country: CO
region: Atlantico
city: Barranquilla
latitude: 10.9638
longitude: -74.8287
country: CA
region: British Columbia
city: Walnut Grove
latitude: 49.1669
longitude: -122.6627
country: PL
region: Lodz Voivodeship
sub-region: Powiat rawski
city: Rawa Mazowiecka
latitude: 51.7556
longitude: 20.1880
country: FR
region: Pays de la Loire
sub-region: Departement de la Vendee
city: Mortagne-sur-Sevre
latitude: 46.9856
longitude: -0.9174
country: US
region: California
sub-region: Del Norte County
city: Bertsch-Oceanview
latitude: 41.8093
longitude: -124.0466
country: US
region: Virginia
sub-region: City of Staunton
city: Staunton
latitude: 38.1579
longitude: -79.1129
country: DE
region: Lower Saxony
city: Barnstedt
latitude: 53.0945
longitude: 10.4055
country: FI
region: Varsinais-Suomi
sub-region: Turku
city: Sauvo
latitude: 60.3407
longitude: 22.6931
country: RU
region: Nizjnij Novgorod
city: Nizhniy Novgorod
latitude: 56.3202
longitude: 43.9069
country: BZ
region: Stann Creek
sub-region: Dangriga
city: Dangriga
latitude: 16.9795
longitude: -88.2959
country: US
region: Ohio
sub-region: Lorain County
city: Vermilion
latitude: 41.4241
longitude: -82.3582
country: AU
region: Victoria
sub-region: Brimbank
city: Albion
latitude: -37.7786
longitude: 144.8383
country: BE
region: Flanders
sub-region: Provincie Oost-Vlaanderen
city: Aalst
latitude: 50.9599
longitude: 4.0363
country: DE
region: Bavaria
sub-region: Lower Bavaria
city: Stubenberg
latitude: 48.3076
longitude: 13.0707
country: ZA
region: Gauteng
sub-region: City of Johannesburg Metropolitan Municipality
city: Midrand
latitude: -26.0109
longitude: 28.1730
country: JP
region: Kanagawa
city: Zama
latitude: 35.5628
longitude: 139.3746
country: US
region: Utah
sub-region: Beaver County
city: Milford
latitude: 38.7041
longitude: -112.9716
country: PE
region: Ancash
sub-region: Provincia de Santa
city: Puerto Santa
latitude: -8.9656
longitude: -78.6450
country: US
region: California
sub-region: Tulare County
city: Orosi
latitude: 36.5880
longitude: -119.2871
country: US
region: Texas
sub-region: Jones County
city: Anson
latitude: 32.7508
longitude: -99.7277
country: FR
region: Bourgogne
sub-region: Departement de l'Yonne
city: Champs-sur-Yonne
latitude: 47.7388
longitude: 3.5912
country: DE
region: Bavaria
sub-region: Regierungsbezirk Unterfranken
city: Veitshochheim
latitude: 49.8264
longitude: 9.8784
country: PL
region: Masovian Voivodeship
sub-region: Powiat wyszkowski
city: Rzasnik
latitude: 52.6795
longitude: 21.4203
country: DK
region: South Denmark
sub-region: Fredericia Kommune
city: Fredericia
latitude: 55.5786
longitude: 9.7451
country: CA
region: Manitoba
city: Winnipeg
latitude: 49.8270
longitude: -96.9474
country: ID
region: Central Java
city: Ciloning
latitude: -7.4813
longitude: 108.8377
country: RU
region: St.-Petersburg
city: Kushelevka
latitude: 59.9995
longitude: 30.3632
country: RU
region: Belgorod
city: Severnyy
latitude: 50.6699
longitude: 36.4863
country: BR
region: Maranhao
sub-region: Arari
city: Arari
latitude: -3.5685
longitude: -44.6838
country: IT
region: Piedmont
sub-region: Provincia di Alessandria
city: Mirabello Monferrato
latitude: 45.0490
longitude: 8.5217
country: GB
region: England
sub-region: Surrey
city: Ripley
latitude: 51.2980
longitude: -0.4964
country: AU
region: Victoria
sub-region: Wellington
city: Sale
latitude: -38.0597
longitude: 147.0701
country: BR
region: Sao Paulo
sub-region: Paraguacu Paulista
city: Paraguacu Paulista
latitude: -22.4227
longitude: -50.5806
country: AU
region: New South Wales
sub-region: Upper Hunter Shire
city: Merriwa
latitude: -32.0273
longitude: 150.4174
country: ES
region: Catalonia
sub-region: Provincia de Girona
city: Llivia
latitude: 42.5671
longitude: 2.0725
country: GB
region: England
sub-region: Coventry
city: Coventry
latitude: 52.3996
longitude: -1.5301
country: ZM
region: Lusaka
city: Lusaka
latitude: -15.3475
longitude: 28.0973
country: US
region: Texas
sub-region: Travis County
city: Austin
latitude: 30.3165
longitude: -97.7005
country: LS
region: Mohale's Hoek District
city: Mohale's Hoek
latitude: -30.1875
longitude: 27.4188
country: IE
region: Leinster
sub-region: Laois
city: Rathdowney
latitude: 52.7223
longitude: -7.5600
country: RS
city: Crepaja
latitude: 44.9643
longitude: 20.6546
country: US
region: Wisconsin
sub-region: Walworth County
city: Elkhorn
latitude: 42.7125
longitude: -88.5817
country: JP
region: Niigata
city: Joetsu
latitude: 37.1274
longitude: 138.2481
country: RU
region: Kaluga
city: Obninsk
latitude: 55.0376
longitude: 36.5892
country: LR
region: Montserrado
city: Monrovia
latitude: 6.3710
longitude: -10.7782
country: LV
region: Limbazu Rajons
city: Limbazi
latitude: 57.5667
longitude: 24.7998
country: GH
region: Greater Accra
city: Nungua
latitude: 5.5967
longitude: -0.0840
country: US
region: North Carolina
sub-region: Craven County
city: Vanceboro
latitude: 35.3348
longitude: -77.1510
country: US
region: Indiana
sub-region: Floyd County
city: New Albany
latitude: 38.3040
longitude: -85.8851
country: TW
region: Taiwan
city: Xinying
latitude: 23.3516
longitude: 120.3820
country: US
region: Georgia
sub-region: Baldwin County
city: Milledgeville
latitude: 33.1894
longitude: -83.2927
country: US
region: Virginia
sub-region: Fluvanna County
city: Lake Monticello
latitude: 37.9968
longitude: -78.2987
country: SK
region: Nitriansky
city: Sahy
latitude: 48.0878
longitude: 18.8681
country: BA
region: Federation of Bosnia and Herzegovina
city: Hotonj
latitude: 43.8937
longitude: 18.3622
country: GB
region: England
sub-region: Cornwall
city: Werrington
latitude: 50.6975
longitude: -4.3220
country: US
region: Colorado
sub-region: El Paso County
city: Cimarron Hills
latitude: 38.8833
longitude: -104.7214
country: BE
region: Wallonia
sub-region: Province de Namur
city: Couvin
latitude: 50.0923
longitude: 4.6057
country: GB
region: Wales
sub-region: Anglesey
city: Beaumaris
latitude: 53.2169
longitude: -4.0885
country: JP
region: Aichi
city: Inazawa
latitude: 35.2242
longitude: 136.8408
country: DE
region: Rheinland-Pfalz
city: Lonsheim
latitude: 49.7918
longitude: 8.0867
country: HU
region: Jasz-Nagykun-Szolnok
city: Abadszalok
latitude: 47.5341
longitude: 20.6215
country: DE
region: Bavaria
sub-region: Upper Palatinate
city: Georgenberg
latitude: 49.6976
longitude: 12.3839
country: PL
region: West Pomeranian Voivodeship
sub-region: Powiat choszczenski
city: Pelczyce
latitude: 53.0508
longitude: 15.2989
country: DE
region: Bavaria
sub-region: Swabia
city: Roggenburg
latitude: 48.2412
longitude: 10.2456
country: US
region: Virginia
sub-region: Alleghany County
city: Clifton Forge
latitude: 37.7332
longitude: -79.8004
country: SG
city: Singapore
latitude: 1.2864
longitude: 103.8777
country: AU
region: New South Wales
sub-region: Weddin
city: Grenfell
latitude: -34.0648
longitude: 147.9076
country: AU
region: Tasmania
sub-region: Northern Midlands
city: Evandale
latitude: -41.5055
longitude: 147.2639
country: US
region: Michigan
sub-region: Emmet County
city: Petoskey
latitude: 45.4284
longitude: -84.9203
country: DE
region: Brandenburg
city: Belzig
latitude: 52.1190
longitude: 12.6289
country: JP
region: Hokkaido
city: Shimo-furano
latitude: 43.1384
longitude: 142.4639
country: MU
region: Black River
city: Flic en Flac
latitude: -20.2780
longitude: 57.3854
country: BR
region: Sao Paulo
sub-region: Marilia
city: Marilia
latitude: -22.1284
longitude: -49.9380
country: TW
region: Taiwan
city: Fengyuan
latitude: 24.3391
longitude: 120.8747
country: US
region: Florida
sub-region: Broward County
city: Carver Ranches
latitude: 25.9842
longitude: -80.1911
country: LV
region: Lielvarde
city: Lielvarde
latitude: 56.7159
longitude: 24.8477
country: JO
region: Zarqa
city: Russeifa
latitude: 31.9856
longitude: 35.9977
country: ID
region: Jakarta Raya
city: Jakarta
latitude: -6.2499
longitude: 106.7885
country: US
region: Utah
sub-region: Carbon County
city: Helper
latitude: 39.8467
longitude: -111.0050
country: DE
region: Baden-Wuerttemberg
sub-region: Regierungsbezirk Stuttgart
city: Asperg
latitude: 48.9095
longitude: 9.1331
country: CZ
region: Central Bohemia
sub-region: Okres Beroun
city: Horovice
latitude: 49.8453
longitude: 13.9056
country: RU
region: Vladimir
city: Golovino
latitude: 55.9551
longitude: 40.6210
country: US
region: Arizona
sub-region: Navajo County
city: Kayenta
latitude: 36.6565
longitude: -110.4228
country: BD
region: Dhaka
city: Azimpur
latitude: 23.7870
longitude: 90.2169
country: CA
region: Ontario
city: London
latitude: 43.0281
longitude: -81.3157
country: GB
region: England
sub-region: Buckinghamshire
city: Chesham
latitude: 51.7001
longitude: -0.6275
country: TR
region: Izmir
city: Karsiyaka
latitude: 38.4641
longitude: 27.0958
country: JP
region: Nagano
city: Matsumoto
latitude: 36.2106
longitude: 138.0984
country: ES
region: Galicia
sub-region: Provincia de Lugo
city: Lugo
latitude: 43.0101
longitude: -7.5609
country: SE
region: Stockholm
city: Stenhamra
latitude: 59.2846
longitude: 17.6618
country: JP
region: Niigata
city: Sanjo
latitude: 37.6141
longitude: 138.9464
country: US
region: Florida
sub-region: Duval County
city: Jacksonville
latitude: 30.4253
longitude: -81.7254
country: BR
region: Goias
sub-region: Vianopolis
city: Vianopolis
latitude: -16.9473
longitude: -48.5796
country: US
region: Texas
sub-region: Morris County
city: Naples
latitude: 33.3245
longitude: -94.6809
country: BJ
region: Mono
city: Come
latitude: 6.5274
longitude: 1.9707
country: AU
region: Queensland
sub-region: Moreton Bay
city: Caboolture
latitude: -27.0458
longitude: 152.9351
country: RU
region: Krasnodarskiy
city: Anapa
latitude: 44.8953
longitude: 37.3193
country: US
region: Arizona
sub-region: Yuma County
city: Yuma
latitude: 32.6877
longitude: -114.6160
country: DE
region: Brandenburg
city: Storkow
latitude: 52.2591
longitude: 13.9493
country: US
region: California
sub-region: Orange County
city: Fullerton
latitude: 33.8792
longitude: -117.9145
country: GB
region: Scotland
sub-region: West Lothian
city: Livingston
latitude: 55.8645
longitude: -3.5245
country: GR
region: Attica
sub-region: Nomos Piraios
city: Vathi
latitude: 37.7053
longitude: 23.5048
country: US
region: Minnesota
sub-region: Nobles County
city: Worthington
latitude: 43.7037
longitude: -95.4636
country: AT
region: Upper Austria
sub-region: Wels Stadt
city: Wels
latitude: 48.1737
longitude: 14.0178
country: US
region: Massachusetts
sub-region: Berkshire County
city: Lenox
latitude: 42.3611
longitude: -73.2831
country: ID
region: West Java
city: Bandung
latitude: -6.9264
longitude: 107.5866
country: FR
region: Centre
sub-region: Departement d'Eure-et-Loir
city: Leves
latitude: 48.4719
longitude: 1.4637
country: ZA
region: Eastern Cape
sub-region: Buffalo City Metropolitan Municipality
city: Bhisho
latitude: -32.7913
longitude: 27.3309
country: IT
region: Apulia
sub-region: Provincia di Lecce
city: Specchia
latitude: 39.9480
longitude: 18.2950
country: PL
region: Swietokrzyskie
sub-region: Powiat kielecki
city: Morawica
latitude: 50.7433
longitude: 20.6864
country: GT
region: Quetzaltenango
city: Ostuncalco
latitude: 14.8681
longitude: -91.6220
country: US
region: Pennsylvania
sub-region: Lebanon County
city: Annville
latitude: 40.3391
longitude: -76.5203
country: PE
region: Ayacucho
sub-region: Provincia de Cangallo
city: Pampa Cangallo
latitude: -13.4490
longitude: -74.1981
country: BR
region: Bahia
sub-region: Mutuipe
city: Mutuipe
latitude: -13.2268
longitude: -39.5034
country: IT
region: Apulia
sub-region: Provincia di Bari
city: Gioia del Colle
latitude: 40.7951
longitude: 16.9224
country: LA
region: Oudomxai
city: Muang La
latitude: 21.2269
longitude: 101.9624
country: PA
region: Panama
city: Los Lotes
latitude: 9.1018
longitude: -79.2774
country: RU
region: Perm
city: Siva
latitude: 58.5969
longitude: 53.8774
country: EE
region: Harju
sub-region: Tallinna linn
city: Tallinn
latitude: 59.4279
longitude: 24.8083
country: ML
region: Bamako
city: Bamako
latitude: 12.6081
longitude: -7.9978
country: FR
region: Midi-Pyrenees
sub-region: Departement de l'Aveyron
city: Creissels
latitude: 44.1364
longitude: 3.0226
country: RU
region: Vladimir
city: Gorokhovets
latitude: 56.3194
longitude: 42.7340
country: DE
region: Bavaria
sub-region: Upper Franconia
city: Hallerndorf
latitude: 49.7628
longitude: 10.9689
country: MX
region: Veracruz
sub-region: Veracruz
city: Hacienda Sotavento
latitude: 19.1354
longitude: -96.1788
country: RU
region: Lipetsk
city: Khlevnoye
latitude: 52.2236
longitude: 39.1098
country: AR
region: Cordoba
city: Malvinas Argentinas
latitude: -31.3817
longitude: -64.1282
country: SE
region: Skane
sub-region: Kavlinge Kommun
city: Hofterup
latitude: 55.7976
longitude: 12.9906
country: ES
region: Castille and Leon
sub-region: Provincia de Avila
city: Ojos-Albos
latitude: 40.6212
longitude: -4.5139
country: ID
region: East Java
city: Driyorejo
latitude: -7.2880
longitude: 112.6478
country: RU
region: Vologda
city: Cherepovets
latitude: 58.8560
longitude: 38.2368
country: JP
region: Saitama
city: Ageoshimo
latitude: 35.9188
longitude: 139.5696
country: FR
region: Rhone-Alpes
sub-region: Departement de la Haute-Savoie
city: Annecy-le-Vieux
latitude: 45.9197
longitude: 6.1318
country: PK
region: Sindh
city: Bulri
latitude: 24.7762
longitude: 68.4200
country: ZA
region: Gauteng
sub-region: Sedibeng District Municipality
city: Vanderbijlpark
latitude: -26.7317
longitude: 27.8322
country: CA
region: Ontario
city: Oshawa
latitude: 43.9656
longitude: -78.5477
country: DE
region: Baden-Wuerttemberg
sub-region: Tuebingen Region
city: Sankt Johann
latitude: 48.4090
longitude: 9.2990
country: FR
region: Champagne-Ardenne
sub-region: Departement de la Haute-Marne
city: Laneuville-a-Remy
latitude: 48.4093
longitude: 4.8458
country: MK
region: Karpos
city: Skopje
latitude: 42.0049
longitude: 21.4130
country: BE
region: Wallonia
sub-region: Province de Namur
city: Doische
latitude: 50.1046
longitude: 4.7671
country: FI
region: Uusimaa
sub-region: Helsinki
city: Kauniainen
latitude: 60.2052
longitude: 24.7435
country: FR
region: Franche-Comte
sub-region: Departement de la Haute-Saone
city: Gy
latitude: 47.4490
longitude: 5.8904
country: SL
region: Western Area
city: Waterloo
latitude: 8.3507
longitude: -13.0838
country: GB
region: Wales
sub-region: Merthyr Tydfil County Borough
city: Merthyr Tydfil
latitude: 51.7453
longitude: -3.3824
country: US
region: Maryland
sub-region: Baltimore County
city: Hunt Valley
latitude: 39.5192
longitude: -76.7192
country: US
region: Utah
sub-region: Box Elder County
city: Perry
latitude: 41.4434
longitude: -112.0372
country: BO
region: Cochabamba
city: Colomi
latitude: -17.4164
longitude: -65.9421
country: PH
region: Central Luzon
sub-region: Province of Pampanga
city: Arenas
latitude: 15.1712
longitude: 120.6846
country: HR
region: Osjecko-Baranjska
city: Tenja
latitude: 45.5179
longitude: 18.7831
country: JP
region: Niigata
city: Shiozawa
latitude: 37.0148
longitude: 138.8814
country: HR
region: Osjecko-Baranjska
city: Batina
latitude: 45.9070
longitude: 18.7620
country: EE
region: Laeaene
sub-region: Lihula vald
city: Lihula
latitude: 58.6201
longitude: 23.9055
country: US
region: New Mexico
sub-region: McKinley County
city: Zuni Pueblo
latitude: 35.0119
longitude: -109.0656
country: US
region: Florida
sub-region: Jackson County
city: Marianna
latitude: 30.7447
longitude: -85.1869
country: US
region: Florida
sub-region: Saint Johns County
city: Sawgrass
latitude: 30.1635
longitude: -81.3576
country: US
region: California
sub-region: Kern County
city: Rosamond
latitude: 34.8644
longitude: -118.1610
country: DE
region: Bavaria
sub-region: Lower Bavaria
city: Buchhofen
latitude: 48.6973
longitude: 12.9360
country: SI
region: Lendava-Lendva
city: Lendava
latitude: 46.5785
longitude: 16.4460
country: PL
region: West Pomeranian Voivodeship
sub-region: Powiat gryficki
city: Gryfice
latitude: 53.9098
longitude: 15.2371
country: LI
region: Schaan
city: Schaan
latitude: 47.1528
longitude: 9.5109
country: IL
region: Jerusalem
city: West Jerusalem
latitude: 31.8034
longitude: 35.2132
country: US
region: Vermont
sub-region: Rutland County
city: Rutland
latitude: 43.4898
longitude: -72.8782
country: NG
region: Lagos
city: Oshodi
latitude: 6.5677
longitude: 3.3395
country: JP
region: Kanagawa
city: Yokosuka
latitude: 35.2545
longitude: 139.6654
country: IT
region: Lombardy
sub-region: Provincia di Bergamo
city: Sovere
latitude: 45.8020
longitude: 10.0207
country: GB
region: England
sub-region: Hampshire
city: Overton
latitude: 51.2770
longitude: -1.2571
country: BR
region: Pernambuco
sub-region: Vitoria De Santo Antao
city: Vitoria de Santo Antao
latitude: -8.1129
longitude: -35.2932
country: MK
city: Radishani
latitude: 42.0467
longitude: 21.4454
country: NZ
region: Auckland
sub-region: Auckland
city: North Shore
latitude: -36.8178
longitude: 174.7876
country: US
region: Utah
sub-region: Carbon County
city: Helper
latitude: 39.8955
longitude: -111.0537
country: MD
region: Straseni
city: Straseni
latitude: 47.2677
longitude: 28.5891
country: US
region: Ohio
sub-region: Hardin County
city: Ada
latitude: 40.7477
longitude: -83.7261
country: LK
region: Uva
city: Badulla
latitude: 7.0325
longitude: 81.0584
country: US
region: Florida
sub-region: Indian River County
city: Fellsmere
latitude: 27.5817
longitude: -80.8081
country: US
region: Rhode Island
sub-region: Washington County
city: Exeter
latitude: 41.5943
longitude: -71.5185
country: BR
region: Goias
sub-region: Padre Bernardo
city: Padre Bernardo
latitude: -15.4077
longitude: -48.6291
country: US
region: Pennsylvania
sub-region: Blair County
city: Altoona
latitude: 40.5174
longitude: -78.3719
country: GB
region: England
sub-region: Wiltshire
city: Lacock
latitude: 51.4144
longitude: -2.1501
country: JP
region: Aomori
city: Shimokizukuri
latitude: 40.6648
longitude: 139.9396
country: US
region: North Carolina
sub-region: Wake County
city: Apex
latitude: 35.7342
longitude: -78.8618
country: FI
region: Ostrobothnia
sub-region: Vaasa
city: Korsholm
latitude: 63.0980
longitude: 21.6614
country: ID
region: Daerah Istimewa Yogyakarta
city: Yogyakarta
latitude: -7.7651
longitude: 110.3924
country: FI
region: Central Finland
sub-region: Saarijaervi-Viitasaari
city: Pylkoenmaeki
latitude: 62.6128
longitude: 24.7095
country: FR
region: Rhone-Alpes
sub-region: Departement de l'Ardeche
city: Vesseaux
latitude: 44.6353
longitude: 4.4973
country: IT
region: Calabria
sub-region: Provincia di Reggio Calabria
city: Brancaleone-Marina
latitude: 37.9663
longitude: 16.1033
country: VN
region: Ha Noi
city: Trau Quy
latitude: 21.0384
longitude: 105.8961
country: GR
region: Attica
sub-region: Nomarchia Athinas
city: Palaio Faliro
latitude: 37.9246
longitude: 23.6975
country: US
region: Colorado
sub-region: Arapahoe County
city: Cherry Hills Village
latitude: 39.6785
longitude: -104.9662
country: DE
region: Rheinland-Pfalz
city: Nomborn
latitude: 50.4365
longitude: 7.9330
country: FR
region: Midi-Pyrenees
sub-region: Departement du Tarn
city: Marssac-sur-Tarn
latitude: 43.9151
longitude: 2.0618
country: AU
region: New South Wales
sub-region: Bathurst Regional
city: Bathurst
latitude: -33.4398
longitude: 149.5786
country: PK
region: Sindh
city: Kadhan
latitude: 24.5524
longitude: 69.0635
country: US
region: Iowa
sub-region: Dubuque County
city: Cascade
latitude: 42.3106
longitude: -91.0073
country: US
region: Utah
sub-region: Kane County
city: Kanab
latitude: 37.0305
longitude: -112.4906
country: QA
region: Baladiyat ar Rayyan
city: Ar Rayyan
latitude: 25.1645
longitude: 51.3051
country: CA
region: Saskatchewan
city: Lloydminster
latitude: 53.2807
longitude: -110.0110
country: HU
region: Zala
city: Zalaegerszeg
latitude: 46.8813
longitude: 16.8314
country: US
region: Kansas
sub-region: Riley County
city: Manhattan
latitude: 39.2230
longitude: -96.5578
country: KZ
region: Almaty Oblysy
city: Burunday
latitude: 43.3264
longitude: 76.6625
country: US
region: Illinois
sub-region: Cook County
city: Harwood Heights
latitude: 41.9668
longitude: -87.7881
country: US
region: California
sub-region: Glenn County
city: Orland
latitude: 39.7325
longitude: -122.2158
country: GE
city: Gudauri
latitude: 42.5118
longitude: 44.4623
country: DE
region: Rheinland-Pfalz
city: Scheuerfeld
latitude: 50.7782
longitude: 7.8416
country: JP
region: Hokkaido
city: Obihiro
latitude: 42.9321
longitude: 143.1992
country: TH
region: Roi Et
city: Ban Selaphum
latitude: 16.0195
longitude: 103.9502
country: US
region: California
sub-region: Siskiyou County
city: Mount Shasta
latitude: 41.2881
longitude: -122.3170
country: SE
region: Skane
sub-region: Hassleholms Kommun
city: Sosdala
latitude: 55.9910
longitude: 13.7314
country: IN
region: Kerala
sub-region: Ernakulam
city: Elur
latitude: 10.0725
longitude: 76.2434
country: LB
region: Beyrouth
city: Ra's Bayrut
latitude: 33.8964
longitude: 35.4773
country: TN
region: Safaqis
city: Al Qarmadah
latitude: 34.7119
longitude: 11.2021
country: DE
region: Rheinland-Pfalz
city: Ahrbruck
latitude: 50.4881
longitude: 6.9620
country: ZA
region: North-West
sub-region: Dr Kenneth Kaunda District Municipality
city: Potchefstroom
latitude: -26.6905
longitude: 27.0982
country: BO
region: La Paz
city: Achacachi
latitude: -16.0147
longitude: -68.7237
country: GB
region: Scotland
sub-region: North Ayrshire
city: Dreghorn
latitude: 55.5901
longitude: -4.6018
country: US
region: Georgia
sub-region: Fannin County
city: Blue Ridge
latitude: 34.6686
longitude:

——

Task statement: Echo back everything from the line containing "city: Brancaleone-Marina" down to the line containing "latitude: 10.0725", both included, with nothing else.

Correct output:
city: Brancaleone-Marina
latitude: 37.9663
longitude: 16.1033
country: VN
region: Ha Noi
city: Trau Quy
latitude: 21.0384
longitude: 105.8961
country: GR
region: Attica
sub-region: Nomarchia Athinas
city: Palaio Faliro
latitude: 37.9246
longitude: 23.6975
country: US
region: Colorado
sub-region: Arapahoe County
city: Cherry Hills Village
latitude: 39.6785
longitude: -104.9662
country: DE
region: Rheinland-Pfalz
city: Nomborn
latitude: 50.4365
longitude: 7.9330
country: FR
region: Midi-Pyrenees
sub-region: Departement du Tarn
city: Marssac-sur-Tarn
latitude: 43.9151
longitude: 2.0618
country: AU
region: New South Wales
sub-region: Bathurst Regional
city: Bathurst
latitude: -33.4398
longitude: 149.5786
country: PK
region: Sindh
city: Kadhan
latitude: 24.5524
longitude: 69.0635
country: US
region: Iowa
sub-region: Dubuque County
city: Cascade
latitude: 42.3106
longitude: -91.0073
country: US
region: Utah
sub-region: Kane County
city: Kanab
latitude: 37.0305
longitude: -112.4906
country: QA
region: Baladiyat ar Rayyan
city: Ar Rayyan
latitude: 25.1645
longitude: 51.3051
country: CA
region: Saskatchewan
city: Lloydminster
latitude: 53.2807
longitude: -110.0110
country: HU
region: Zala
city: Zalaegerszeg
latitude: 46.8813
longitude: 16.8314
country: US
region: Kansas
sub-region: Riley County
city: Manhattan
latitude: 39.2230
longitude: -96.5578
country: KZ
region: Almaty Oblysy
city: Burunday
latitude: 43.3264
longitude: 76.6625
country: US
region: Illinois
sub-region: Cook County
city: Harwood Heights
latitude: 41.9668
longitude: -87.7881
country: US
region: California
sub-region: Glenn County
city: Orland
latitude: 39.7325
longitude: -122.2158
country: GE
city: Gudauri
latitude: 42.5118
longitude: 44.4623
country: DE
region: Rheinland-Pfalz
city: Scheuerfeld
latitude: 50.7782
longitude: 7.8416
country: JP
region: Hokkaido
city: Obihiro
latitude: 42.9321
longitude: 143.1992
country: TH
region: Roi Et
city: Ban Selaphum
latitude: 16.0195
longitude: 103.9502
country: US
region: California
sub-region: Siskiyou County
city: Mount Shasta
latitude: 41.2881
longitude: -122.3170
country: SE
region: Skane
sub-region: Hassleholms Kommun
city: Sosdala
latitude: 55.9910
longitude: 13.7314
country: IN
region: Kerala
sub-region: Ernakulam
city: Elur
latitude: 10.0725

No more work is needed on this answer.